I want to mention two other anecdotes/examples, just to think about (not directed towards any really specific point). First is that I've a subscriber to my YouTube channel, from North America, who I've noted consistently responds (i.e. comments) more favourably to chanties that I feel have an "American" bent to their melodies. And behind this particular notion of American goes the musical language that emerged from African-American culture. I'd guess that this person is not consciously aware of these musical traits, but that rather they are responding, as an American, to something familiarly American.

Second anecdote is the case of Dick Maitland, who sang for Doerflinger. The way he allegedly sang "Leaving of Liverpool" is quite distinct for a certain melodic pattern. He uses a pattern of "DO ti sol" that, I feel, is rare in these songs. So rare, perhaps, that it was counter-intuitive to the revival singers who picked up the song. I'm not sure who was the first, but whoever rendered it from the printed page accidently -- although I'm sure musical inclination was the influence -- changed the pattern. And what we have today im the revived form is much more "agreeable" to the common "ear." I was thinking about this again recently because I was trying to learn a variation on "Banks of Newfoundland" sung by Maitland. It contained the same queer melodic pattern. I'd venture to guess that this was something particular about Maitland's musical language -- it is that distinct. (Analogous to a certain pattern that I hear in some Jamaican singers of the 60s, which sounds like they'd been copying the personal "language" of Curtis Mayfield!)

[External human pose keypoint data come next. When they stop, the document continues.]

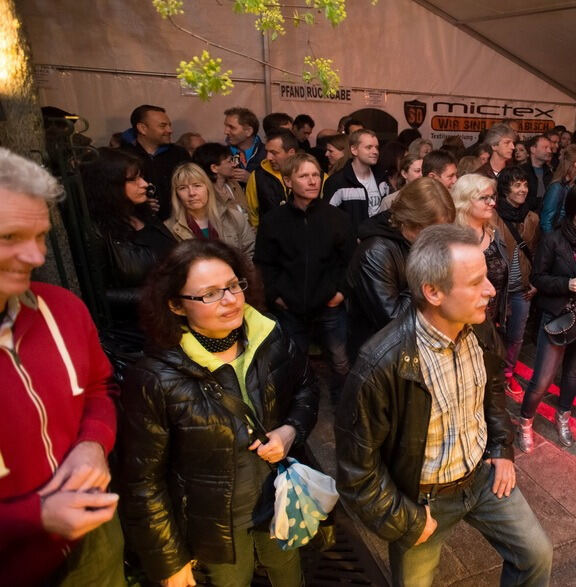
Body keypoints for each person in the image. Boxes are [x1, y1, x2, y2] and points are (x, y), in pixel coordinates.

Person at [335, 224, 552, 586]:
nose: (491, 290)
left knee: (536, 556)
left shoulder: (478, 326)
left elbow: (493, 388)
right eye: (475, 282)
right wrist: (407, 519)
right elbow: (357, 472)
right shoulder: (381, 364)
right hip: (423, 500)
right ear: (433, 292)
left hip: (482, 479)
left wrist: (500, 446)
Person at [121, 239, 319, 586]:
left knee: (289, 575)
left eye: (232, 285)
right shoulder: (154, 378)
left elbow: (306, 389)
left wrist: (290, 430)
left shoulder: (269, 335)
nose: (230, 300)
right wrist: (168, 559)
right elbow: (143, 481)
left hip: (279, 500)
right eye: (209, 294)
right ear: (176, 305)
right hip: (214, 526)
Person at [0, 148, 124, 586]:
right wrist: (33, 518)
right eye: (10, 237)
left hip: (95, 544)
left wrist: (94, 442)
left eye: (41, 236)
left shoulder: (64, 309)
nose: (35, 257)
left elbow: (100, 387)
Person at [517, 184, 576, 452]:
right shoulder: (554, 239)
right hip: (558, 316)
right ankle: (525, 423)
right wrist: (567, 284)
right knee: (543, 377)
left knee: (573, 374)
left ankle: (563, 418)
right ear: (573, 209)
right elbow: (538, 278)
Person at [254, 154, 356, 399]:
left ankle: (341, 404)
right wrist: (276, 296)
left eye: (315, 175)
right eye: (304, 176)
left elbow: (351, 262)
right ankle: (301, 405)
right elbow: (264, 263)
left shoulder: (337, 218)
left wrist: (340, 294)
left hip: (330, 306)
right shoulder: (273, 221)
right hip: (289, 308)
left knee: (341, 361)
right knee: (294, 362)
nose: (313, 181)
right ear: (288, 181)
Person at [345, 177, 456, 356]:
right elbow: (392, 321)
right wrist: (427, 270)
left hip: (418, 346)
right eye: (432, 230)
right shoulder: (376, 252)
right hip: (382, 357)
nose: (439, 238)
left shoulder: (419, 243)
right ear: (409, 221)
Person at [82, 148, 177, 330]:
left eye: (141, 177)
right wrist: (157, 295)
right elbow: (97, 294)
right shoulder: (96, 232)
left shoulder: (144, 214)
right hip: (136, 330)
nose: (144, 184)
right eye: (133, 180)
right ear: (109, 185)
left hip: (169, 320)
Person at [451, 174, 518, 334]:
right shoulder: (451, 238)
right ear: (465, 201)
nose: (493, 203)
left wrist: (502, 313)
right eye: (484, 198)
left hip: (492, 322)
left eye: (492, 197)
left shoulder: (494, 233)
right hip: (461, 324)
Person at [494, 167, 540, 397]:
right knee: (493, 334)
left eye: (525, 185)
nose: (522, 189)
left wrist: (534, 281)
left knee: (516, 336)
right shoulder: (492, 217)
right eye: (516, 185)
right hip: (496, 289)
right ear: (504, 189)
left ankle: (508, 374)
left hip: (521, 288)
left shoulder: (532, 218)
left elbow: (535, 252)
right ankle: (491, 376)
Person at [166, 162, 255, 257]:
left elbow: (250, 254)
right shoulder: (169, 228)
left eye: (197, 185)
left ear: (208, 188)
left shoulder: (235, 218)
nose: (191, 193)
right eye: (183, 188)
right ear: (176, 194)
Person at [119, 104, 191, 220]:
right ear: (142, 128)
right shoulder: (123, 157)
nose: (170, 130)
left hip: (179, 221)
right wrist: (137, 204)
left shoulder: (179, 154)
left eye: (169, 125)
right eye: (163, 126)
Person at [324, 129, 391, 226]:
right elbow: (329, 219)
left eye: (376, 147)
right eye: (369, 147)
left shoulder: (382, 178)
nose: (375, 151)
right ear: (354, 150)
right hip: (352, 240)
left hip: (378, 239)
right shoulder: (337, 182)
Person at [245, 129, 299, 228]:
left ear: (291, 153)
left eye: (274, 153)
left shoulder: (313, 175)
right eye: (267, 152)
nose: (268, 157)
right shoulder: (257, 176)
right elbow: (252, 214)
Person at [193, 142, 251, 224]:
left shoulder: (234, 184)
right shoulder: (207, 196)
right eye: (229, 161)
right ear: (214, 168)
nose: (234, 164)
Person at [539, 144, 576, 232]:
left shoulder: (575, 185)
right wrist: (553, 243)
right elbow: (546, 222)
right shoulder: (557, 187)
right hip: (556, 240)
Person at [224, 107, 265, 183]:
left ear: (248, 131)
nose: (225, 131)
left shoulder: (267, 154)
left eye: (231, 127)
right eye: (226, 126)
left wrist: (252, 180)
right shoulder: (222, 155)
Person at [520, 134, 553, 211]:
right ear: (533, 149)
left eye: (550, 148)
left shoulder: (549, 172)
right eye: (545, 147)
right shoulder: (521, 171)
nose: (549, 151)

Something *can* be done with musical analysis. However, we are crippled by the poor notations. A good number of chanties in Hugill's modern text are just flat our wrong in their notation. It has nothing to do with singers' variation; it is pure incompetence. But the usual, basic issue is the simplicity of notation that wipes away what may have been distinctive, clue-giving traits. As for recordings: Of the recordings of living chantey singers that exist, I am skeptical of their range. Not only the fact that they are invariably far past their prime, and even farther from actually context (Who yelps out a blood-curdling halyard chantey whilst sitting in an easy chair across from a genteel folk-song collector?), but the historical time period, their ethnicity, etc make them limited.

Briefly: The issues of political correctness, mimetic awkwardness, white-washing (or blacking-up, as the case may be!), and other ethnicity confusion and how they have affected the course of chantey-singing is one of my great interests... and I think best for another thread :) Still, it helps some to be aware of the issues, when analyzing data. But ultimately, the value of this kind of consideration is that it helps us not to make assumptions...but doesn't tell us anything positively. Whall might have preferred blue-eyed damsels because he was a bit racist and wanted to change the essence of the text, but equally likely was that Sailor John (of any stripe) just felt like loving a blue-eyed gal at that moment.